WRITTEN TASK 1: Can you update the rows between the line holding "050-8884-3954" and the end of the rows, inclusive, by changing "ブログ" to "ニュース" and leaving everything else unchanged?

EXCERPTED PASSAGE:
I laughed, I reminisced, and I read aloud bits and pieces to my husband. I gave thanks for those 30 years – for helping to shape the person I am today, for introducing me to incredible women who have become life-long friends, for putting all those children in my life, some of whom I am still close to today. Then I put the lid on the tub and put it on a shelf. I am grateful for everything those items represent but now it is time to move forward.

Other People’s Stuff

You can’t KonMari other people’s stuff but if you’re lucky, they’ll start doing it on their own. My daughter came home for a couple of weeks over the summer. More than likely, she will never live home again, so she was agreeable to going through her room and doing a final purge-and-sort. Her room can now serve as a proper guest room.

My husband, however, has had the biggest transformation.  I have felt like the walls of the garage were – both literally and figurately – closing in on us. But the idea of simplifying has caught on with him as well, so he finally tackled a good portion of his garage clutter. He had fives sets of 5-shelf shelving units. He now has one – ONE. He still has not parted with any of his Coke memorabilia, but the progress he did make has been astounding. And we now have more room to store his Coke stuff (out of sight, mostly), so I am okay with that. I kept some of my junior high t-shirts – I can hardly begrudge him this!

He has come to realize as we’ve gotten older that, yeah, he could do a lot of the home repairs and projects himself, but he doesn’t always want to. Paying someone else can sometimes be more economical – and less stressful. So that made it much easier for him to part with junction boxes, three of the five heavy duty staple guns, and numerous other workshop items.  Except for the metal tape measures – he has over a dozen of those – and I have no idea why.

Sell, Donate, Toss

I’m not a huge fan of having a garage sale – I like the money, but not the effort – but we had too much stuff to just give it all away, so we had our second and final garage sale of this process. And a large portion of what we sold this time were storage items –  shelves, bins, and crates. When you declutter, you have much less need for places to store things. And my husband didn’t bat an eye. He said if he kept the shelves, he’d find things to put on them. No storage, no flat surface – no clutter. We sold a lot, we donated a lot, and the trash/recycle men will be cursing us this week. But we both feel so much lighter and freer.

What’s Next?

This should have been the end according to the KonMari method but I have saved photos for last. If you follow me, you know I have over 60 photo albums and a few boxes of loose photos as well. This is a problem our children will never know because their photographic history exists on their phones and the cloud. But much like I love to read a real book that I can hold in my hands, I prefer printed photos for the memories that I want to keep. The holiday season is approaching so I will not tackle photos until January. I’m hoping for some cold, dreary days in front of the fireplace for that project. And there are still some small home projects that I want to complete before the holidays, so KM will take a backseat for the moment. But I will be back!

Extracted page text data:
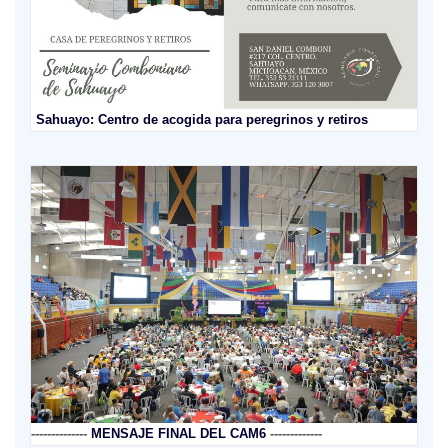
Sahuayo: Centro de acogida para peregrinos y retiros
--------------
MENSAJE FINAL DEL CAM6
-------------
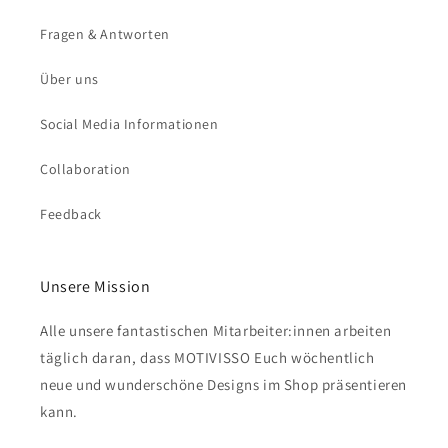
Fragen & Antworten
Über uns
Social Media Informationen
Collaboration
Feedback
Unsere Mission
Alle unsere fantastischen Mitarbeiter:innen arbeiten
täglich daran, dass MOTIVISSO Euch wöchentlich
neue und wunderschöne Designs im Shop präsentieren
kann.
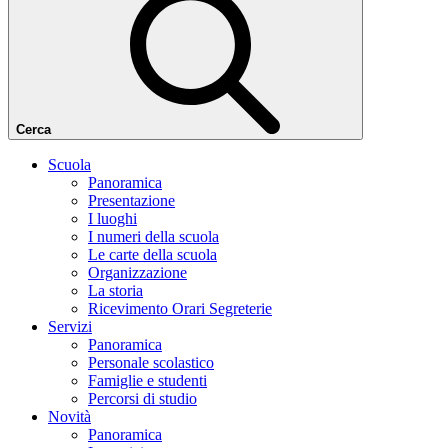
Cerca
Scuola
Panoramica
Presentazione
I luoghi
I numeri della scuola
Le carte della scuola
Organizzazione
La storia
Ricevimento Orari Segreterie
Servizi
Panoramica
Personale scolastico
Famiglie e studenti
Percorsi di studio
Novità
Panoramica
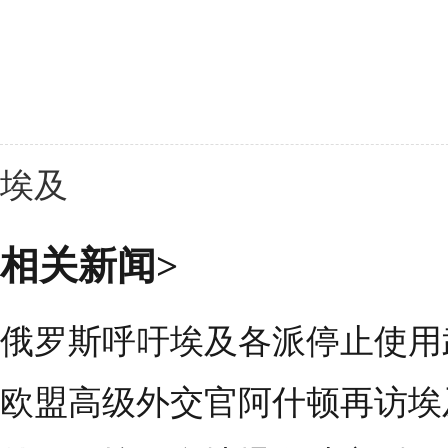
埃及
相关新闻>
俄罗斯呼吁埃及各派停止使用
欧盟高级外交官阿什顿再访埃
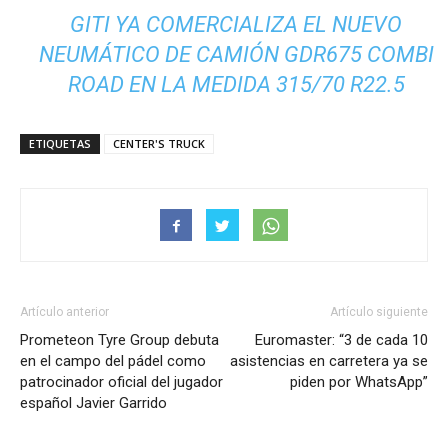
GITI YA COMERCIALIZA EL NUEVO
NEUMÁTICO DE CAMIÓN GDR675 COMBI
ROAD EN LA MEDIDA 315/70 R22.5
ETIQUETAS
CENTER'S TRUCK
Artículo anterior
Artículo siguiente
Prometeon Tyre Group debuta
Euromaster: “3 de cada 10
en el campo del pádel como
asistencias en carretera ya se
patrocinador oficial del jugador
piden por WhatsApp”
español Javier Garrido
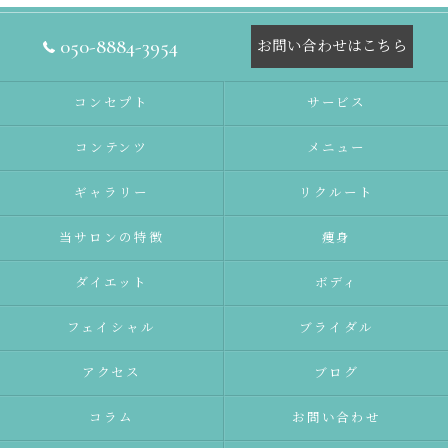
050-8884-3954
お問い合わせはこちら
コンセプト
サービス
コンテンツ
メニュー
ギャラリー
リクルート
当サロンの特徴
痩身
ダイエット
ボディ
フェイシャル
ブライダル
アクセス
ブログ
コラム
お問い合わせ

WRITTEN TASK 2: How would you sum up the decluttering passage in two sentences?

TASK RESULT 1:
050-8884-3954
お問い合わせはこちら
コンセプト
サービス
コンテンツ
メニュー
ギャラリー
リクルート
当サロンの特徴
痩身
ダイエット
ボディ
フェイシャル
ブライダル
アクセス
ニュース
コラム
お問い合わせ

TASK RESULT 2: The writer shelved a tub of mementos from 30 years, a daughter did a final purge-and-sort of her room, and the writer's husband cleared much of his garage clutter, going from five shelving units to one. After a final garage sale that sold many storage items, the writer has saved photos for last and plans to tackle them in January.